During my senior year, my classmates were preparing for grad school and lab research. Meanwhile, I was realizing:
I didn’t want any of it. I wasn’t passionate about chemistry at all.
That moment of honesty hit me hard. I knew I needed to take a different path.
A New Direction: Half Logic, Half Instinct
Honestly, choosing Information Management was also a bit of a gamble.
I knew software engineering had solid job prospects and good salaries.
I didn’t know exactly what I wanted to do, but I had a feeling this career could give me the kind of life I imagined.
And one thing I knew for sure: "I’m a fast learner, and I’m not afraid to start over."
When I first started learning to code, I honestly had no idea what I was doing.
The syntax felt foreign, debugging was chaotic, and every new concept was a mini mountain to climb.
But by the end of my first semester, I teamed up with Stonk, Iris, and Angelica to build a little puzzle game called LakyCarcar.
That was the moment it clicked: I genuinely enjoyed this.
Coding stopped being just an assignment—it became something creative, challenging, and deeply satisfying.
I Genuinely Love Development
As I kept diving in, I realized something important:
I wasn’t just doing this for the paycheck.
I genuinely love building software.
Turning an idea into a working product, figuring out how to solve real problems with code, getting that “it works!” moment after hours of debugging—it’s addicting.
I love the creation.

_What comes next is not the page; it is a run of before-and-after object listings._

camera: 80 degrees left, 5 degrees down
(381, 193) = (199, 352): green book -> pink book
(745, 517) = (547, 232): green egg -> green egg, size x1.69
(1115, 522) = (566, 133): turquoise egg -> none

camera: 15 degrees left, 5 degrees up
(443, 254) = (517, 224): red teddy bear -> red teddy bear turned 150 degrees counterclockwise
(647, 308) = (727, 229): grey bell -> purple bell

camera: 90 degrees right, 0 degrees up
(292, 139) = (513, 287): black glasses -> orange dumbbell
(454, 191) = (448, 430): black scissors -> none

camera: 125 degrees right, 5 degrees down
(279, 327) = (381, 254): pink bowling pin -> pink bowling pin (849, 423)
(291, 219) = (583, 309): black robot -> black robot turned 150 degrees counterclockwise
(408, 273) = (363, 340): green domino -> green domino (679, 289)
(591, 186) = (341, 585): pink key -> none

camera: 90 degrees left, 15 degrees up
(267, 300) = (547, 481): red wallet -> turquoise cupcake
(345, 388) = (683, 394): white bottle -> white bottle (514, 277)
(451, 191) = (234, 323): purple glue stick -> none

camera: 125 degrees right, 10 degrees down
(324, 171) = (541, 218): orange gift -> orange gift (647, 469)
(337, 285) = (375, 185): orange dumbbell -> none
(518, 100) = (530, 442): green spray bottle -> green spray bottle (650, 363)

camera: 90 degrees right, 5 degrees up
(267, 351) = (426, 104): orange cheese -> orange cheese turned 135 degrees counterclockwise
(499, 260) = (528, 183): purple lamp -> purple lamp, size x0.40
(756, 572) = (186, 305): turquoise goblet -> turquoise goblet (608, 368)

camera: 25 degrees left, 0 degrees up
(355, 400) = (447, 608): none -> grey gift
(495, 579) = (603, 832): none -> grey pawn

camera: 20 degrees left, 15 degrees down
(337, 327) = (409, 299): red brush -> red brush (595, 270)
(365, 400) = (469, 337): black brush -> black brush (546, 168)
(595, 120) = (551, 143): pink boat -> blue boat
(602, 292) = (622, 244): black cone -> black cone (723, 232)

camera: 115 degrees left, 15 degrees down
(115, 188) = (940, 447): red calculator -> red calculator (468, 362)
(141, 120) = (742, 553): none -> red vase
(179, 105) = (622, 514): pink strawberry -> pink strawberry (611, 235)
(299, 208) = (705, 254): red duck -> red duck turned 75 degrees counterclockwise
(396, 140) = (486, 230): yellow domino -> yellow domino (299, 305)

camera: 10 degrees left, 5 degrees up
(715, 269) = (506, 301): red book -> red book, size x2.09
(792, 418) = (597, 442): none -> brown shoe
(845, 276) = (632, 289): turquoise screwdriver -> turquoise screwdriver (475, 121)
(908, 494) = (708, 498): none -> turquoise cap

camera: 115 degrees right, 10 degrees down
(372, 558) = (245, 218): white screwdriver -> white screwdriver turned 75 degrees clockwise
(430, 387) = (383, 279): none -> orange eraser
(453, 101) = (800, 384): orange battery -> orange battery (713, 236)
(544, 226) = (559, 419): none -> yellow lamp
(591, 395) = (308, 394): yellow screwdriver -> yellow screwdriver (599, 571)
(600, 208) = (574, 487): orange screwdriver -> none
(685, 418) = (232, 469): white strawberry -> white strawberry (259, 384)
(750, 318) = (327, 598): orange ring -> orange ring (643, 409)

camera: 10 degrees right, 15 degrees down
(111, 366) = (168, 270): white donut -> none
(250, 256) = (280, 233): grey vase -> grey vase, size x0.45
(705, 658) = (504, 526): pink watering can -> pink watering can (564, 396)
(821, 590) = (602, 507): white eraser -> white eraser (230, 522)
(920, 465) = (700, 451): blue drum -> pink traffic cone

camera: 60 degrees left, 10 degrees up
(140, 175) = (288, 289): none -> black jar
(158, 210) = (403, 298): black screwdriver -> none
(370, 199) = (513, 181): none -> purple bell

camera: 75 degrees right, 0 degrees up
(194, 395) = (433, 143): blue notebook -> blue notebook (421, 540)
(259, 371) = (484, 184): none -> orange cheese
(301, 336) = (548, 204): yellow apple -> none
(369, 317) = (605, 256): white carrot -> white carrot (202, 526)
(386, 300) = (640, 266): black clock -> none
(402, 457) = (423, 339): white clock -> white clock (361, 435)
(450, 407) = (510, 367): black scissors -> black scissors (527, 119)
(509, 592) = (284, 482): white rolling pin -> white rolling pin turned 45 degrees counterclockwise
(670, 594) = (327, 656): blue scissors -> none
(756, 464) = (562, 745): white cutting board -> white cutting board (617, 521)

I love the problem-solving.
I love knowing my work can actually help someone.
I Found the Right Path
I won’t lie—sometimes I still feel anxious.
My college friends are about to graduate from chemistry grad school and head into full-time jobs, while I’m two years into a second degree. It’s easy to compare and doubt.
But here’s what I can say, at the end of my second year in Information Management:
I’m truly grateful I questioned my old path.
I’m even more grateful I had the courage to change it.
Because now, I know I’m heading in the right direction.